Intramüsküler enjeksiyon
Kısa, keskin bir jab.jpg için destek
Kas içi enjeksiyon yoluyla bir aşı uygulamaya hazırlanan bir sağlık çalışanı
ICD-10-PCS 3E023
ICD-9-CM 99.1
D007273
CPT 96372

Kas içi enjeksiyon , genellikle kısaltılmış IM , bir maddenin kas içine enjekte edilmesidir . Olarak ilaç , bu için çeşitli yöntemler biri parenteral uygulama ilaçların. Kas içi enjeksiyon tercih edilebilir, çünkü kaslar deri altı dokudan daha büyük ve daha çok sayıda kan damarına sahiptir, bu da deri altı veya deri içi enjeksiyonlardan daha hızlı emilime yol açar . Kas içi enjeksiyon yoluyla uygulanan ilaçlar, oral ilaçları etkileyen ilk geçiş metabolizması etkisine tabi değildir .
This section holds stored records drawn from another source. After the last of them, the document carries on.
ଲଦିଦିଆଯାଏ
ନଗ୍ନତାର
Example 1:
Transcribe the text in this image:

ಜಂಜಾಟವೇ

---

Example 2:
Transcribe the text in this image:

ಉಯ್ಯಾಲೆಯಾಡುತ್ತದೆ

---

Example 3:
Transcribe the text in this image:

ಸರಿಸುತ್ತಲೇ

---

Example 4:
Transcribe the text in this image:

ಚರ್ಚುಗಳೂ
Kas içi enjeksiyonlar için yaygın alanlar , üst kolun deltoid kasını ve kalçanın gluteal kasını içerir. Bebeklerde uyluğun vastus lateralis kası yaygın olarak kullanılır. Enjeksiyon yapılmadan önce enjeksiyon bölgesi temizlenmelidir ve daha sonra kişinin rahatsızlığını azaltmak için enjeksiyon hızlı, dar bir hareketle uygulanır. Kas içine enjekte edilecek hacim , enjeksiyon bölgesine bağlı olarak genellikle 2-5 mililitre ile sınırlıdır . Enfeksiyon veya kas atrofisi belirtileri olan bir yer seçilmemelidir. Miyopatisi olan veya pıhtılaşma sorunu olan kişilerde kas içi enjeksiyonlar kullanılmamalıdır .
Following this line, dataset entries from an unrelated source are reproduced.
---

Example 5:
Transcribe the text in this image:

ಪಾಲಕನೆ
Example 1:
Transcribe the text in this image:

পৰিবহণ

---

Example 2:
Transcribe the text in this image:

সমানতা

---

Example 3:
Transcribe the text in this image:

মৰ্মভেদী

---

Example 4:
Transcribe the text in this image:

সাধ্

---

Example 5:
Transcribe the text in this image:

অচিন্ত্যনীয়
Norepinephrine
Kas içi enjeksiyonlar genellikle enjeksiyon bölgesi çevresinde ağrı, kızarıklık ve şişme veya iltihaplanma ile sonuçlanır . Bu yan etkiler genellikle hafiftir ve en fazla birkaç günden fazla sürmez. Nadiren, enjeksiyon bölgesinin etrafındaki sinirler veya kan damarları zarar görebilir ve bu da şiddetli ağrı veya felce neden olabilir . Uygun teknik izlenmezse, kas içi enjeksiyonlar apse ve kangren gibi lokalize enfeksiyonlara neden olabilir . Geçmişte aspirasyon veya enjeksiyondan önce şırınganın geri çekilmesi, bir damara yanlışlıkla verilmesini önlemek için önerilmiş olsa da, bazı ülkeler tarafından çoğu enjeksiyon bölgesi için artık önerilmemektedir.

kullanır

İlaç uygulaması için kas içi enjeksiyon yaygın olarak kullanılmaktadır. Kas içine uygulanan ilaç genellikle kan dolaşımında hızla emilir ve oral uygulama ile oluşan ilk geçiş metabolizmasını önler . İlaç, zaman içinde oluşan kastan hala emilmesi gerektiğinden, %100 biyoyararlı olarak kabul edilmeyebilir. Kas içi enjeksiyon, intravenöz enjeksiyondan daha az invazivdir ve ayrıca enjeksiyon bölgesi (kas ve damar) çok daha büyük olduğu için genellikle daha az zaman alır. Kas içine uygulanan ilaçlar, daha uzun bir süre boyunca yavaş, sürekli ilaç salınımı sağlayan depo enjeksiyonları olarak da uygulanabilir . Ketamin de dahil olmak üzere belirli maddeler eğlence amaçlı olarak kas içine enjekte edilebilir . Kas içi uygulamanın dezavantajları arasında gerekli beceri ve teknik, enjeksiyondan kaynaklanan ağrı, kaygı veya korku (özellikle çocuklarda) ve ayakta tedavide kullanımını sınırlayan kendi kendine uygulama zorluğu yer alır .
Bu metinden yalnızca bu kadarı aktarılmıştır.